Jean-Yves Le Drian n’est plus président de la région Bretagne. Le ministre de l’Europe et des Affaires Etrangères a officialisé son départ vendredi dernier en début d’après-midi au conseil régional à Rennes. Il se plie ainsi à la nouvelle règle édictée par le président Macron qui interdit de cumuler une responsabilité ministérielle avec un exécutif local.
Jean-Yves Le Drian est l’un des seuls rescapés du mandat de François Hollande. Ancien ministre de la Défense, le Breton hérite cette fois du ministère de l’Europe et des Affaires étrangères. S’il n’était pas le ministre le plus connu à ses débuts au sein du gouvernement Hollande, Jean-Yves Le Drian est devenu aujourd’hui l’un des plus appréciés. « Il a un réseau incroyable. C’est quelqu’un qui est respecté par des gens de droite comme de gauche. Il n’a pas vraiment d’ennemi », résume Benjamin Keltz, auteur du livre « Le phénomène Le Drian ».  
Ce fils d’ouvriers morbihannais, né en 1947 à Lorient est devenu l’un des ministres clés du quinquennat de François Hollande et un chef de guerre écouté par les puissants de ce monde. Qui se cache derrière l’image du Breton à la tête dure assumant totalement son rôle de VRP de l’industrie de l’armement ? L’itinéraire de cet homme complexe, affable et fin stratège, socialiste et libéral, républicain et régionaliste est impressionnant. Il est élu maire de Lorient en 1981et occupe cette fonction pendant 17 ans jusqu’en 1998, date de sa démission pour cause de cumul de mandats après son élection au conseil régional de Bretagne. Le jeune chrétien de gauche engagé, brillant et travailleur, devenu homme politique socialiste et franc-maçon, suit son cap franchement, sans prétention mais résolument, écartant ses adversaires, privilégiant les choix pragmatiques aux postures idéologiques, sans jamais renier son identité bretonne.  Défenseur de la Bretagne dans un procès de membres du FLB, chevalier breton adoubé par les attaques venimeuses de Mélenchon et Françoise Morvan, il est qualifié de « Baron » lorsqu’il conquiert le conseil régional puis de « Duc » une fois ministre.

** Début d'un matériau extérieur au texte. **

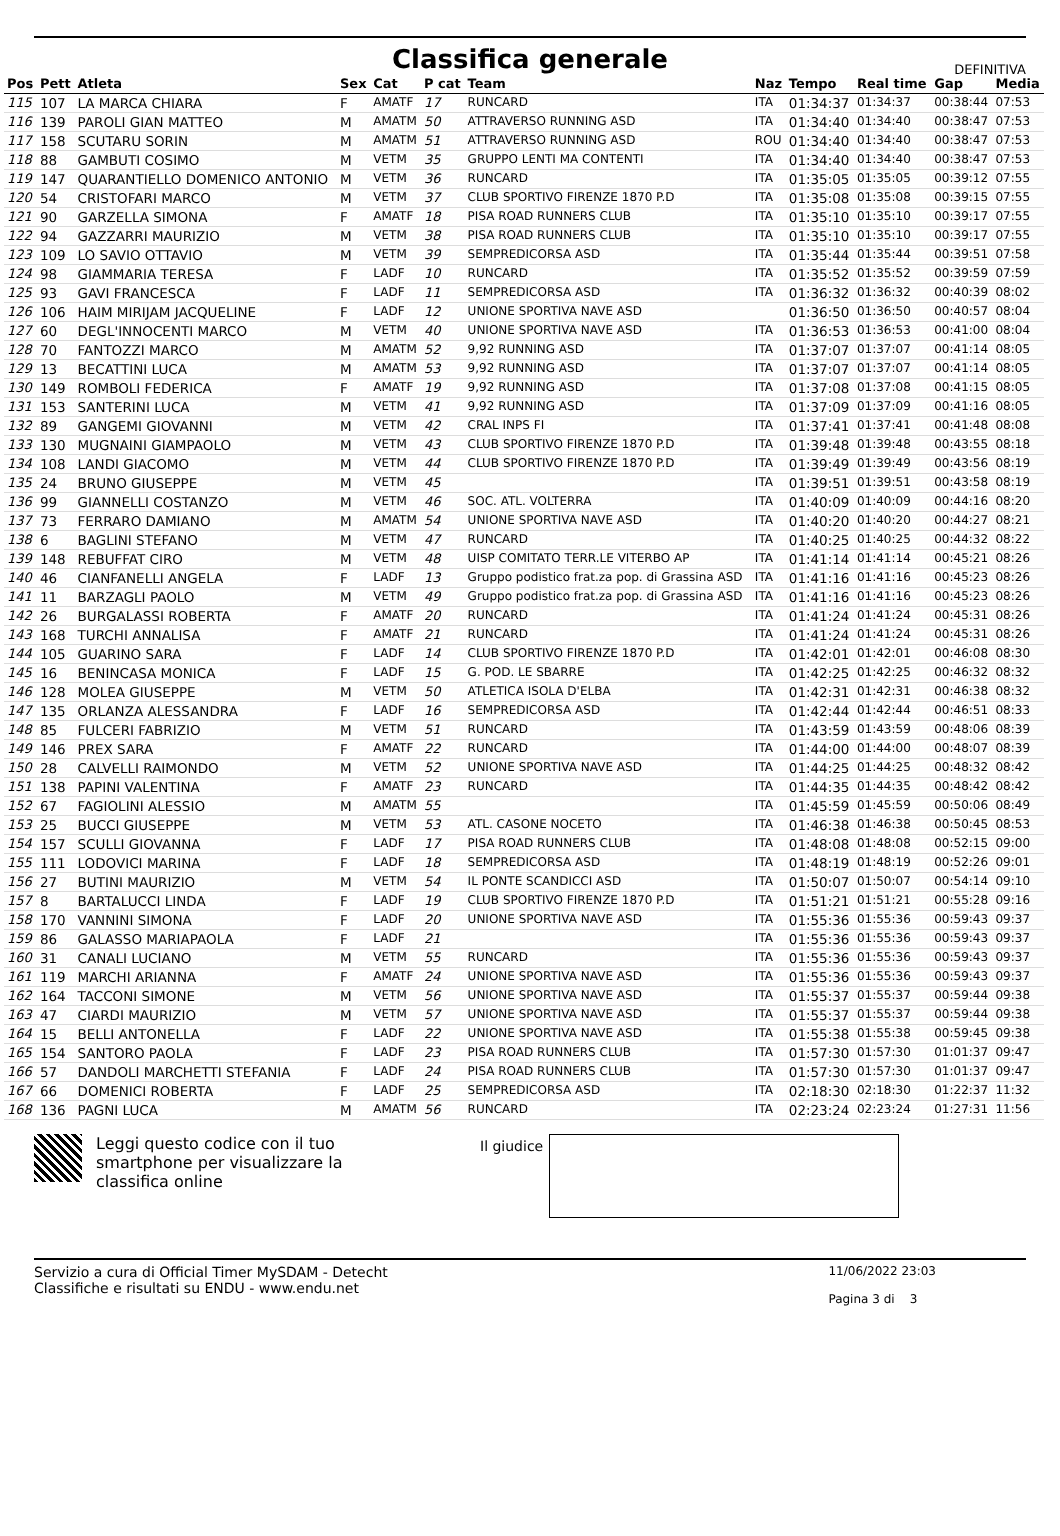Classifica generale
DEFINITIVA
| Pos | Pett | Atleta | Sex | Cat | P cat | Team | Naz | Tempo | Real time | Gap | Media |
| --- | --- | --- | --- | --- | --- | --- | --- | --- | --- | --- | --- |
| 115 | 107 | LA MARCA CHIARA | F | AMATF | 17 | RUNCARD | ITA | 01:34:37 | 01:34:37 | 00:38:44 | 07:53 |
| 116 | 139 | PAROLI GIAN MATTEO | M | AMATM | 50 | ATTRAVERSO RUNNING ASD | ITA | 01:34:40 | 01:34:40 | 00:38:47 | 07:53 |
| 117 | 158 | SCUTARU SORIN | M | AMATM | 51 | ATTRAVERSO RUNNING ASD | ROU | 01:34:40 | 01:34:40 | 00:38:47 | 07:53 |
| 118 | 88 | GAMBUTI COSIMO | M | VETM | 35 | GRUPPO LENTI MA CONTENTI | ITA | 01:34:40 | 01:34:40 | 00:38:47 | 07:53 |
| 119 | 147 | QUARANTIELLO DOMENICO ANTONIO | M | VETM | 36 | RUNCARD | ITA | 01:35:05 | 01:35:05 | 00:39:12 | 07:55 |
| 120 | 54 | CRISTOFARI MARCO | M | VETM | 37 | CLUB SPORTIVO FIRENZE 1870 P.D | ITA | 01:35:08 | 01:35:08 | 00:39:15 | 07:55 |
| 121 | 90 | GARZELLA SIMONA | F | AMATF | 18 | PISA ROAD RUNNERS CLUB | ITA | 01:35:10 | 01:35:10 | 00:39:17 | 07:55 |
| 122 | 94 | GAZZARRI MAURIZIO | M | VETM | 38 | PISA ROAD RUNNERS CLUB | ITA | 01:35:10 | 01:35:10 | 00:39:17 | 07:55 |
| 123 | 109 | LO SAVIO OTTAVIO | M | VETM | 39 | SEMPREDICORSA ASD | ITA | 01:35:44 | 01:35:44 | 00:39:51 | 07:58 |
| 124 | 98 | GIAMMARIA TERESA | F | LADF | 10 | RUNCARD | ITA | 01:35:52 | 01:35:52 | 00:39:59 | 07:59 |
| 125 | 93 | GAVI FRANCESCA | F | LADF | 11 | SEMPREDICORSA ASD | ITA | 01:36:32 | 01:36:32 | 00:40:39 | 08:02 |
| 126 | 106 | HAIM MIRIJAM JACQUELINE | F | LADF | 12 | UNIONE SPORTIVA NAVE ASD | | 01:36:50 | 01:36:50 | 00:40:57 | 08:04 |
| 127 | 60 | DEGL'INNOCENTI MARCO | M | VETM | 40 | UNIONE SPORTIVA NAVE ASD | ITA | 01:36:53 | 01:36:53 | 00:41:00 | 08:04 |
| 128 | 70 | FANTOZZI MARCO | M | AMATM | 52 | 9,92 RUNNING ASD | ITA | 01:37:07 | 01:37:07 | 00:41:14 | 08:05 |
| 129 | 13 | BECATTINI LUCA | M | AMATM | 53 | 9,92 RUNNING ASD | ITA | 01:37:07 | 01:37:07 | 00:41:14 | 08:05 |
| 130 | 149 | ROMBOLI FEDERICA | F | AMATF | 19 | 9,92 RUNNING ASD | ITA | 01:37:08 | 01:37:08 | 00:41:15 | 08:05 |
| 131 | 153 | SANTERINI LUCA | M | VETM | 41 | 9,92 RUNNING ASD | ITA | 01:37:09 | 01:37:09 | 00:41:16 | 08:05 |
| 132 | 89 | GANGEMI GIOVANNI | M | VETM | 42 | CRAL INPS FI | ITA | 01:37:41 | 01:37:41 | 00:41:48 | 08:08 |
| 133 | 130 | MUGNAINI GIAMPAOLO | M | VETM | 43 | CLUB SPORTIVO FIRENZE 1870 P.D | ITA | 01:39:48 | 01:39:48 | 00:43:55 | 08:18 |
| 134 | 108 | LANDI GIACOMO | M | VETM | 44 | CLUB SPORTIVO FIRENZE 1870 P.D | ITA | 01:39:49 | 01:39:49 | 00:43:56 | 08:19 |
| 135 | 24 | BRUNO GIUSEPPE | M | VETM | 45 | | ITA | 01:39:51 | 01:39:51 | 00:43:58 | 08:19 |
| 136 | 99 | GIANNELLI COSTANZO | M | VETM | 46 | SOC. ATL. VOLTERRA | ITA | 01:40:09 | 01:40:09 | 00:44:16 | 08:20 |
| 137 | 73 | FERRARO DAMIANO | M | AMATM | 54 | UNIONE SPORTIVA NAVE ASD | ITA | 01:40:20 | 01:40:20 | 00:44:27 | 08:21 |
| 138 | 6 | BAGLINI STEFANO | M | VETM | 47 | RUNCARD | ITA | 01:40:25 | 01:40:25 | 00:44:32 | 08:22 |
| 139 | 148 | REBUFFAT CIRO | M | VETM | 48 | UISP COMITATO TERR.LE VITERBO AP | ITA | 01:41:14 | 01:41:14 | 00:45:21 | 08:26 |
| 140 | 46 | CIANFANELLI ANGELA | F | LADF | 13 | Gruppo podistico frat.za pop. di Grassina ASD | ITA | 01:41:16 | 01:41:16 | 00:45:23 | 08:26 |
| 141 | 11 | BARZAGLI PAOLO | M | VETM | 49 | Gruppo podistico frat.za pop. di Grassina ASD | ITA | 01:41:16 | 01:41:16 | 00:45:23 | 08:26 |
| 142 | 26 | BURGALASSI ROBERTA | F | AMATF | 20 | RUNCARD | ITA | 01:41:24 | 01:41:24 | 00:45:31 | 08:26 |
| 143 | 168 | TURCHI ANNALISA | F | AMATF | 21 | RUNCARD | ITA | 01:41:24 | 01:41:24 | 00:45:31 | 08:26 |
| 144 | 105 | GUARINO SARA | F | LADF | 14 | CLUB SPORTIVO FIRENZE 1870 P.D | ITA | 01:42:01 | 01:42:01 | 00:46:08 | 08:30 |
| 145 | 16 | BENINCASA MONICA | F | LADF | 15 | G. POD. LE SBARRE | ITA | 01:42:25 | 01:42:25 | 00:46:32 | 08:32 |
| 146 | 128 | MOLEA GIUSEPPE | M | VETM | 50 | ATLETICA ISOLA D'ELBA | ITA | 01:42:31 | 01:42:31 | 00:46:38 | 08:32 |
| 147 | 135 | ORLANZA ALESSANDRA | F | LADF | 16 | SEMPREDICORSA ASD | ITA | 01:42:44 | 01:42:44 | 00:46:51 | 08:33 |
| 148 | 85 | FULCERI FABRIZIO | M | VETM | 51 | RUNCARD | ITA | 01:43:59 | 01:43:59 | 00:48:06 | 08:39 |
| 149 | 146 | PREX SARA | F | AMATF | 22 | RUNCARD | ITA | 01:44:00 | 01:44:00 | 00:48:07 | 08:39 |
| 150 | 28 | CALVELLI RAIMONDO | M | VETM | 52 | UNIONE SPORTIVA NAVE ASD | ITA | 01:44:25 | 01:44:25 | 00:48:32 | 08:42 |
| 151 | 138 | PAPINI VALENTINA | F | AMATF | 23 | RUNCARD | ITA | 01:44:35 | 01:44:35 | 00:48:42 | 08:42 |
| 152 | 67 | FAGIOLINI ALESSIO | M | AMATM | 55 | | ITA | 01:45:59 | 01:45:59 | 00:50:06 | 08:49 |
| 153 | 25 | BUCCI GIUSEPPE | M | VETM | 53 | ATL. CASONE NOCETO | ITA | 01:46:38 | 01:46:38 | 00:50:45 | 08:53 |
| 154 | 157 | SCULLI GIOVANNA | F | LADF | 17 | PISA ROAD RUNNERS CLUB | ITA | 01:48:08 | 01:48:08 | 00:52:15 | 09:00 |
| 155 | 111 | LODOVICI MARINA | F | LADF | 18 | SEMPREDICORSA ASD | ITA | 01:48:19 | 01:48:19 | 00:52:26 | 09:01 |
| 156 | 27 | BUTINI MAURIZIO | M | VETM | 54 | IL PONTE SCANDICCI ASD | ITA | 01:50:07 | 01:50:07 | 00:54:14 | 09:10 |
| 157 | 8 | BARTALUCCI LINDA | F | LADF | 19 | CLUB SPORTIVO FIRENZE 1870 P.D | ITA | 01:51:21 | 01:51:21 | 00:55:28 | 09:16 |
| 158 | 170 | VANNINI SIMONA | F | LADF | 20 | UNIONE SPORTIVA NAVE ASD | ITA | 01:55:36 | 01:55:36 | 00:59:43 | 09:37 |
| 159 | 86 | GALASSO MARIAPAOLA | F | LADF | 21 | | ITA | 01:55:36 | 01:55:36 | 00:59:43 | 09:37 |
| 160 | 31 | CANALI LUCIANO | M | VETM | 55 | RUNCARD | ITA | 01:55:36 | 01:55:36 | 00:59:43 | 09:37 |
| 161 | 119 | MARCHI ARIANNA | F | AMATF | 24 | UNIONE SPORTIVA NAVE ASD | ITA | 01:55:36 | 01:55:36 | 00:59:43 | 09:37 |
| 162 | 164 | TACCONI SIMONE | M | VETM | 56 | UNIONE SPORTIVA NAVE ASD | ITA | 01:55:37 | 01:55:37 | 00:59:44 | 09:38 |
| 163 | 47 | CIARDI MAURIZIO | M | VETM | 57 | UNIONE SPORTIVA NAVE ASD | ITA | 01:55:37 | 01:55:37 | 00:59:44 | 09:38 |
| 164 | 15 | BELLI ANTONELLA | F | LADF | 22 | UNIONE SPORTIVA NAVE ASD | ITA | 01:55:38 | 01:55:38 | 00:59:45 | 09:38 |
| 165 | 154 | SANTORO PAOLA | F | LADF | 23 | PISA ROAD RUNNERS CLUB | ITA | 01:57:30 | 01:57:30 | 01:01:37 | 09:47 |
| 166 | 57 | DANDOLI MARCHETTI STEFANIA | F | LADF | 24 | PISA ROAD RUNNERS CLUB | ITA | 01:57:30 | 01:57:30 | 01:01:37 | 09:47 |
| 167 | 66 | DOMENICI ROBERTA | F | LADF | 25 | SEMPREDICORSA ASD | ITA | 02:18:30 | 02:18:30 | 01:22:37 | 11:32 |
| 168 | 136 | PAGNI LUCA | M | AMATM | 56 | RUNCARD | ITA | 02:23:24 | 02:23:24 | 01:27:31 | 11:56 |
Leggi questo codice con il tuo smartphone per visualizzare la classifica online
Il giudice
Servizio a cura di Official Timer MySDAM - Detecht
Classifiche e risultati su ENDU - www.endu.net
11/06/2022 23:03
Pagina 3 di 3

Jean-Yves Le Drian a voulu ce poste et l’a préparé avec sérieux. Ministre préféré des Français, il a su durer et a contribué à redorer le blason des ministres de la Défense de Gauche.  Le ministre fut l’inspirateur principal des actions pour le Mali et la République Centrafricaine et contre DAESH. Dans le Golfe, en particulier en Arabie saoudite, M. Le Drian a aussi su réparer les pots cassés de la diplomatie de Nicolas Sarkozy et s’attirer le respect des princes sunnites. Intime des dirigeants subsahariens et arabes, de l’Egyptien Abdel Fattah Al-Sissi au Tchadien Idriss Déby, il assume sans complexe ses liens avec des régimes souvent décriés en matière de droits de l’homme. « Notre ennemi, c’est Daech ,Assad, c’est l’ennemi du peuple syrien », lançait-il à l’automne 2015, alors que la France commençait ses frappes aériennes contre les djihadistes.

La présence de Le Drian, homme posé et discret qui se fait remarquer par sa sobriété d’expression et de comportement à la tête du Quai d’Orsay représente en tout cas, comme l’a souligné un diplomate, « la garantie d’une continuité dans le réalisme musclé ».